10. Improves sleep behaviours
There is evidence in both rats and humans that CBD can improve sleep quality and duration. This is thought to reflect an anti-anxiety effect of cannabinoids. Whilst no direct studies have been carried out in dogs, anecdotal evidence suggests that your pet could benefit from improved sleep with CBD treatment.
What CBD products are available for my pooch?
If you decide to incorporate CBD into your dogs diet or treatment plan, there are a large number of commercially available products to try. These include oils, treats, dental sticks, capsules, creams, and diffusers. The choice of which is best for your dog might be down to trial and error, depending on your dog, lifestyle, and symptoms you are trying to treat. A recent study found that CBD oil delivered orally provided the best exposure compared to capsules or transdermal creams, so this might be a good place to start.
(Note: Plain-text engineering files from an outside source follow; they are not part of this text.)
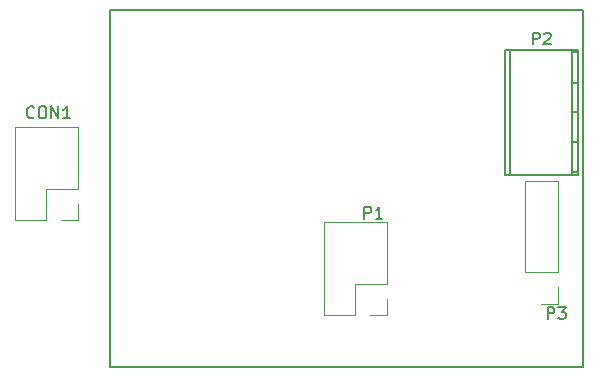
<source format=gbr>
G04 #@! TF.FileFunction,Legend,Top*
%FSLAX46Y46*%
G04 Gerber Fmt 4.6, Leading zero omitted, Abs format (unit mm)*
G04 Created by KiCad (PCBNEW 4.0.4-stable) date 02/21/17 16:43:53*
%MOMM*%
%LPD*%
G01*
G04 APERTURE LIST*
%ADD10C,0.100000*%
%ADD11C,0.200000*%
%ADD12C,0.120000*%
%ADD13C,0.150000*%
G04 APERTURE END LIST*
D10*
D11*
X24250000Y-20250000D02*
X64250000Y-20250000D01*
X24250000Y-50500000D02*
X24250000Y-20250000D01*
X64250000Y-50500000D02*
X24250000Y-50500000D01*
X64250000Y-20250000D02*
X64250000Y-50500000D01*
D12*
X47640000Y-43480000D02*
X47640000Y-38280000D01*
X47640000Y-38280000D02*
X42320000Y-38280000D01*
X42320000Y-38280000D02*
X42320000Y-46140000D01*
X42320000Y-46140000D02*
X44980000Y-46140000D01*
X44980000Y-46140000D02*
X44980000Y-43480000D01*
X44980000Y-43480000D02*
X47640000Y-43480000D01*
X47640000Y-44750000D02*
X47640000Y-46140000D01*
X47640000Y-46140000D02*
X46250000Y-46140000D01*
X21490000Y-35430000D02*
X21490000Y-30230000D01*
X21490000Y-30230000D02*
X16170000Y-30230000D01*
X16170000Y-30230000D02*
X16170000Y-38090000D01*
X16170000Y-38090000D02*
X18830000Y-38090000D01*
X18830000Y-38090000D02*
X18830000Y-35430000D01*
X18830000Y-35430000D02*
X21490000Y-35430000D01*
X21490000Y-36700000D02*
X21490000Y-38090000D01*
X21490000Y-38090000D02*
X20100000Y-38090000D01*
D13*
X57651200Y-23639020D02*
X57651200Y-34240980D01*
X58049980Y-34240980D02*
X58049980Y-23639020D01*
X63350960Y-34240980D02*
X63350960Y-23639020D01*
X63848800Y-23639020D02*
X63848800Y-34240980D01*
X63350960Y-26443180D02*
X63848800Y-26443180D01*
X63350960Y-28940000D02*
X63848800Y-28940000D01*
X63848800Y-34037780D02*
X63350960Y-34037780D01*
X63350960Y-23839680D02*
X63848800Y-23839680D01*
X63848800Y-31436820D02*
X63350960Y-31436820D01*
X63848800Y-23641560D02*
X57651200Y-23641560D01*
X57651200Y-34235900D02*
X63848800Y-34235900D01*
D12*
X62140000Y-42480000D02*
X62140000Y-34740000D01*
X62140000Y-34740000D02*
X59360000Y-34740000D01*
X59360000Y-34740000D02*
X59360000Y-42480000D01*
X59360000Y-42480000D02*
X62140000Y-42480000D01*
X62140000Y-43750000D02*
X62140000Y-45140000D01*
X62140000Y-45140000D02*
X60750000Y-45140000D01*
D13*
X45761905Y-37952381D02*
X45761905Y-36952381D01*
X46142858Y-36952381D01*
X46238096Y-37000000D01*
X46285715Y-37047619D01*
X46333334Y-37142857D01*
X46333334Y-37285714D01*
X46285715Y-37380952D01*
X46238096Y-37428571D01*
X46142858Y-37476190D01*
X45761905Y-37476190D01*
X47285715Y-37952381D02*
X46714286Y-37952381D01*
X47000000Y-37952381D02*
X47000000Y-36952381D01*
X46904762Y-37095238D01*
X46809524Y-37190476D01*
X46714286Y-37238095D01*
X17785715Y-29357143D02*
X17738096Y-29404762D01*
X17595239Y-29452381D01*
X17500001Y-29452381D01*
X17357143Y-29404762D01*
X17261905Y-29309524D01*
X17214286Y-29214286D01*
X17166667Y-29023810D01*
X17166667Y-28880952D01*
X17214286Y-28690476D01*
X17261905Y-28595238D01*
X17357143Y-28500000D01*
X17500001Y-28452381D01*
X17595239Y-28452381D01*
X17738096Y-28500000D01*
X17785715Y-28547619D01*
X18404762Y-28452381D02*
X18595239Y-28452381D01*
X18690477Y-28500000D01*
X18785715Y-28595238D01*
X18833334Y-28785714D01*
X18833334Y-29119048D01*
X18785715Y-29309524D01*
X18690477Y-29404762D01*
X18595239Y-29452381D01*
X18404762Y-29452381D01*
X18309524Y-29404762D01*
X18214286Y-29309524D01*
X18166667Y-29119048D01*
X18166667Y-28785714D01*
X18214286Y-28595238D01*
X18309524Y-28500000D01*
X18404762Y-28452381D01*
X19261905Y-29452381D02*
X19261905Y-28452381D01*
X19833334Y-29452381D01*
X19833334Y-28452381D01*
X20833334Y-29452381D02*
X20261905Y-29452381D01*
X20547619Y-29452381D02*
X20547619Y-28452381D01*
X20452381Y-28595238D01*
X20357143Y-28690476D01*
X20261905Y-28738095D01*
X60011905Y-23202381D02*
X60011905Y-22202381D01*
X60392858Y-22202381D01*
X60488096Y-22250000D01*
X60535715Y-22297619D01*
X60583334Y-22392857D01*
X60583334Y-22535714D01*
X60535715Y-22630952D01*
X60488096Y-22678571D01*
X60392858Y-22726190D01*
X60011905Y-22726190D01*
X60964286Y-22297619D02*
X61011905Y-22250000D01*
X61107143Y-22202381D01*
X61345239Y-22202381D01*
X61440477Y-22250000D01*
X61488096Y-22297619D01*
X61535715Y-22392857D01*
X61535715Y-22488095D01*
X61488096Y-22630952D01*
X60916667Y-23202381D01*
X61535715Y-23202381D01*
X61261905Y-46452381D02*
X61261905Y-45452381D01*
X61642858Y-45452381D01*
X61738096Y-45500000D01*
X61785715Y-45547619D01*
X61833334Y-45642857D01*
X61833334Y-45785714D01*
X61785715Y-45880952D01*
X61738096Y-45928571D01*
X61642858Y-45976190D01*
X61261905Y-45976190D01*
X62166667Y-45452381D02*
X62785715Y-45452381D01*
X62452381Y-45833333D01*
X62595239Y-45833333D01*
X62690477Y-45880952D01*
X62738096Y-45928571D01*
X62785715Y-46023810D01*
X62785715Y-46261905D01*
X62738096Y-46357143D01*
X62690477Y-46404762D01*
X62595239Y-46452381D01*
X62309524Y-46452381D01*
X62214286Y-46404762D01*
X62166667Y-46357143D01*
M02*

</source>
It is important to buy from a reputable source. The FDA don’t have to approve CBD products, so there is a lot of variability on the market. Reputable sources will be transparent about their testing procedures (which should be carried out by a third party) and results obtained. Such quality assurances can be found by looking at the Certificate of Analysis.
The bottom line
A report published in 2016 found that over half of pet owners questioned used a hemp product, and that dog owners generally used the products for illnesses such as cancer, arthritis, anxiety and seizures. Interestingly, only 7% of people surveyed thought that hemp products did not help their animal at all; most pet owners thought they were even better than other treatments.
One potential problem halting the use of CBD in pets, is that vets almost never initiate conversations about CBD. This was largely due to them being unsure about its legality, as well as their lack of knowledge and experience in using CBD as a therapeutic agent. Helpfully, the vets interviewed in this study were overwhelmingly in support of more research surrounding the health benefits of CBD.
With the growing interest in the health benefits of CBD in dogs, as well as the anecdotal evidence surrounding its effectiveness, there are likely to be more clinical studies coming out in the future. Well-controlled clinical trials will be able to either refute or verify the evidence, whilst also considering safety and limitations.